▸ **Records supplied**:
▽

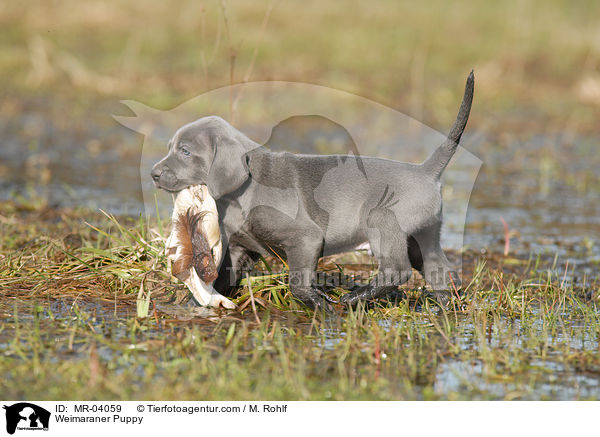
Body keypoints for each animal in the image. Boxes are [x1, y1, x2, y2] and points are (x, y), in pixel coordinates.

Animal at [152, 71, 476, 308]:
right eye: (170, 148)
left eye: (185, 152)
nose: (153, 174)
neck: (243, 192)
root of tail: (424, 170)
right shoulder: (240, 247)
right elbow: (223, 277)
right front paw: (199, 302)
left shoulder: (305, 237)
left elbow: (297, 283)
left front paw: (318, 301)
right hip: (422, 237)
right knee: (439, 270)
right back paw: (445, 308)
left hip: (384, 221)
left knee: (397, 270)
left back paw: (354, 298)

△

▸ **Problem requirements**:
Retype the records verbatim, but not their images.

▸ **Task response**:
Body keypoints for each animal in the image. Boxes are [x1, y1, x2, y2] and points are (x, y), in pixel coordinates.

Animal at [152, 71, 476, 308]:
right eye: (170, 148)
left eye: (185, 152)
nose: (153, 174)
neck: (243, 192)
root of tail: (424, 170)
right shoulder: (240, 247)
right elbow: (223, 277)
right front paw: (199, 302)
left shoulder: (305, 237)
left elbow: (297, 283)
left front paw: (318, 301)
right hip: (422, 237)
right knee: (439, 270)
right back paw: (445, 308)
left hip: (384, 221)
left knee: (397, 270)
left back paw: (354, 298)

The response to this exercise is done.